- _Source_

Fry the onions and leek in the oil until lightly coloured, then put potatoes, onions and leeks into a pan and add stock to just cover cover ingredients. Bring slowly to boil, simmer for 20 minutes, or until potatoes are breaking up. Add the cubed corned beef about ten minutes before the potatoes are fully cooked. 

I know that some family members mash the whole thing together so it's kind of like a corned beef hash.... I prefer not to! I believe it is improved by a great big dollop of HP sauce!


----------



## kyles (Nov 24, 2004)

I am so impressed you have been on a number of Nick's courses. I have never been to a cookery school, but think I would love it. 

I love the regional and seasonal approach to cooking, I try to do that when I can, and I do a lot of shopping at my farmers market and other local markets.  It disturbs me in England how many people rely on ready meals and take aways when it can be so quick and easy to cook your own healthy wonderful food. 

And I knew you would have a recipe for Cranachan!!!!! Thank you!!!!!


----------



## Leaf Storm (Nov 24, 2004)

Yes, it is disturbing how nobody cooks here and eats ready meal crap!

So you are from OZ?  I'm very interested. Do people mostly cook there in OZ? I must admit that I just assumed that it would be like here and the US with most people eating ready meals.


----------



## Ishbel (Nov 24, 2004)

Nick is great - so is his school chef, John.  An Englishman!  They make a great double act.  

I've got family in Australia - and have visited there several times, although I haven't really travelled round the whole of the landmass!  

Got to admit, I use very little precooked or packaged food. I don't think I've ever used a packet cake mix for instance!  Oh, I tell a lie, I tried a Betty Crocker Angel cake recipe once... blech  

We have a good farmer's market here - but I buy a lot of produce direct from the growers locally.  My butcher, for instance, also has a farm and raised beef and sheep organically.  Great meat!


----------



## Leaf Storm (Nov 24, 2004)

I always cook from scratch. I pretty much hate ready meals. They are nasty tasting! You get a tiny amount of chewy "meat" one or two veg if you are lucky and everything contained in a gloopy chemical slop they call "sauce" and anyway, cooking is fun.  The only pre-made thing I will eat is pizza...and that's what I am eating tonight  lol


----------



## Ishbel (Nov 24, 2004)

I couldn't agree more!

I was the only family member at home tonight - so dinner was a mushrom and chives omelette!  Sometimes the simplest dish is best


----------



## Leaf Storm (Nov 24, 2004)

Yes! I agree with you  Actually, very often the simple food is the best!


----------



## Audeo (Nov 24, 2004)

Leaf Storm said:
			
		

> Yes, it is disturbing how nobody cooks here and eats ready meal crap!



That, leaf storm, is an absolute understatement!

I feel your pain...


----------



## kyles (Nov 25, 2004)

- _Requirements_
Transcribe the part of the cooking forum thread above from "I love the regional" up to and including "Cranachan!!!!! Thank you!!!!!".

Dataset entries:
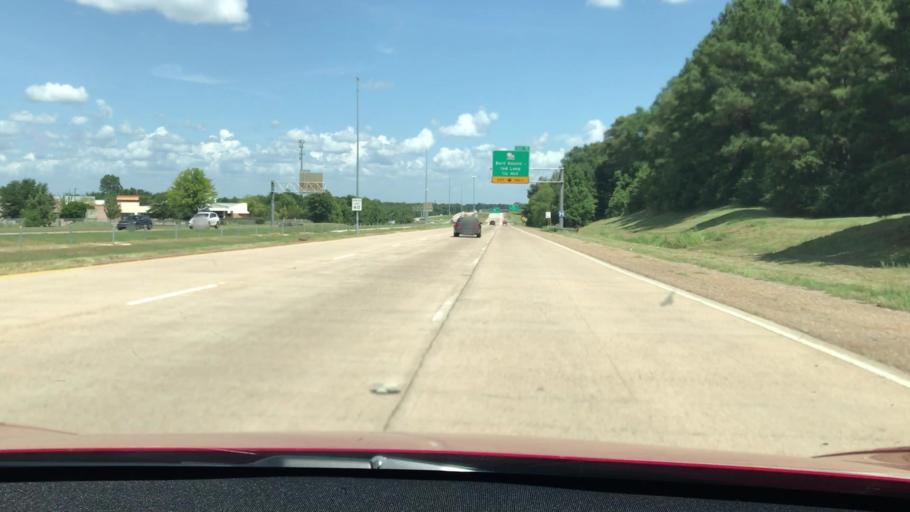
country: US
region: Louisiana
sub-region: Bossier Parish
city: Bossier City
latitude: 32.4143
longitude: -93.7333
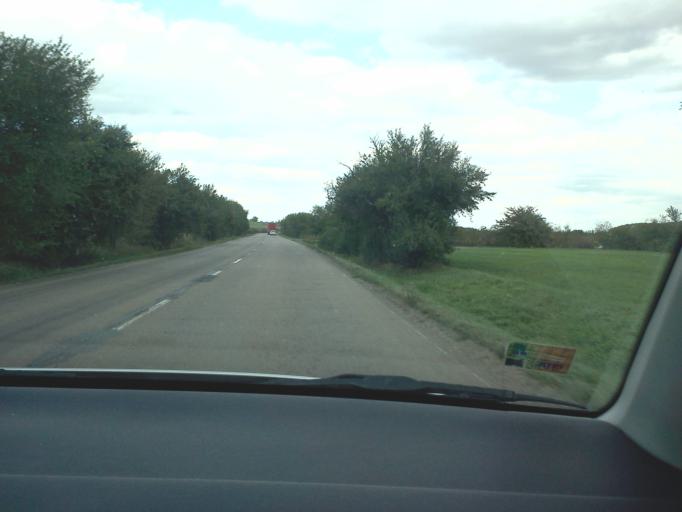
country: CZ
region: Central Bohemia
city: Prerov nad Labem
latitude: 50.1529
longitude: 14.8484
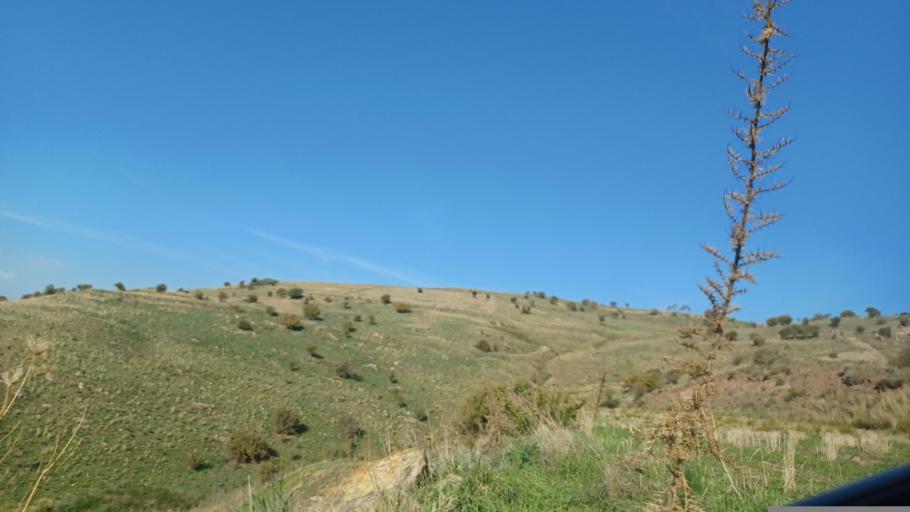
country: CY
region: Pafos
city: Mesogi
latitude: 34.7729
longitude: 32.5463
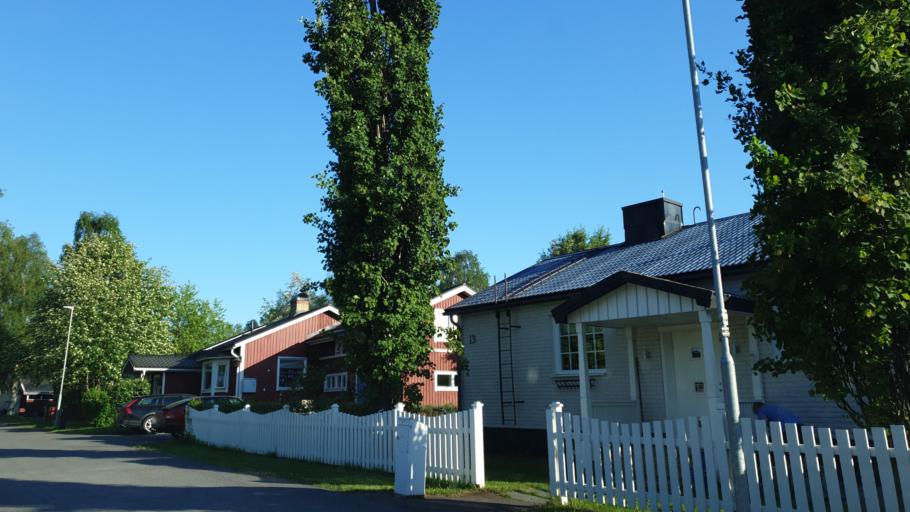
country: SE
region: Norrbotten
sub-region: Lulea Kommun
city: Gammelstad
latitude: 65.6429
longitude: 22.0266
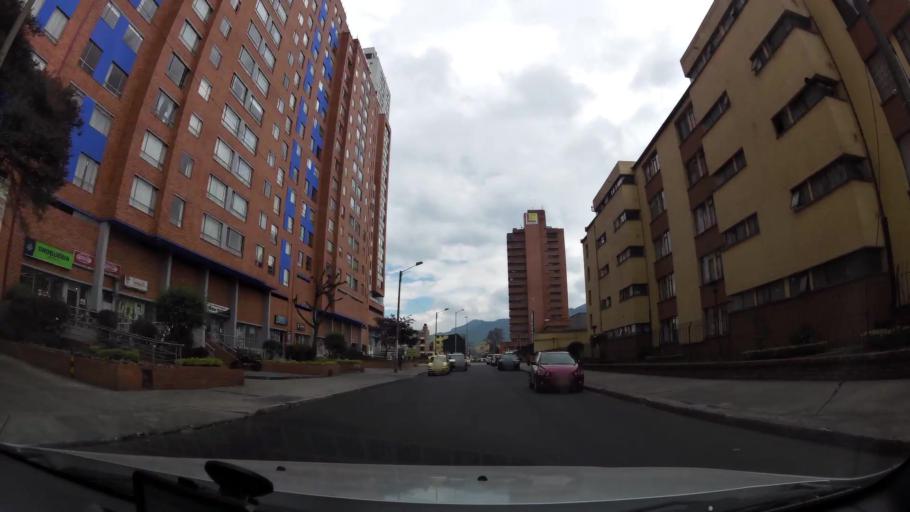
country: CO
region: Bogota D.C.
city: Bogota
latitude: 4.6287
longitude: -74.0835
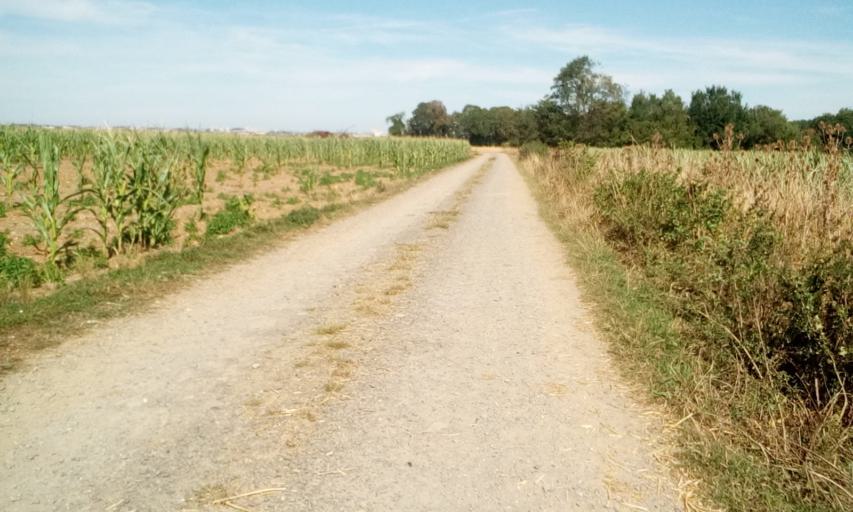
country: FR
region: Lower Normandy
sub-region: Departement du Calvados
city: Fontaine-Etoupefour
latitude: 49.1406
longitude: -0.4415
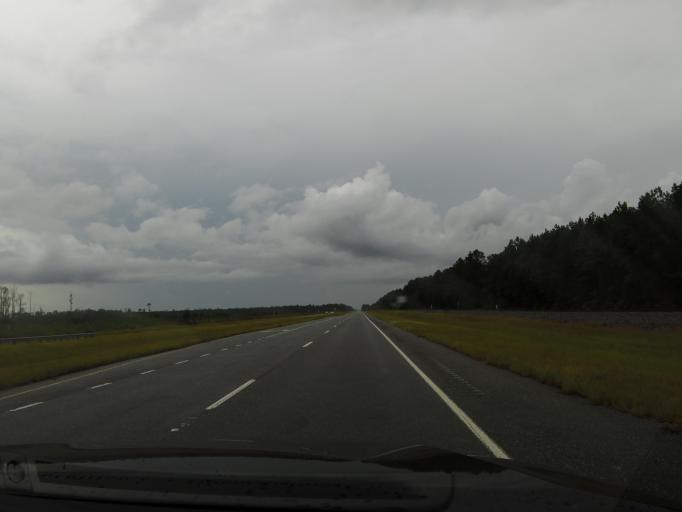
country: US
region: Georgia
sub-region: Wayne County
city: Jesup
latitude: 31.5024
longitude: -81.7572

- _Task result_
I love the regional and seasonal approach to cooking, I try to do that when I can, and I do a lot of shopping at my farmers market and other local markets.  It disturbs me in England how many people rely on ready meals and take aways when it can be so quick and easy to cook your own healthy wonderful food. 

And I knew you would have a recipe for Cranachan!!!!! Thank you!!!!!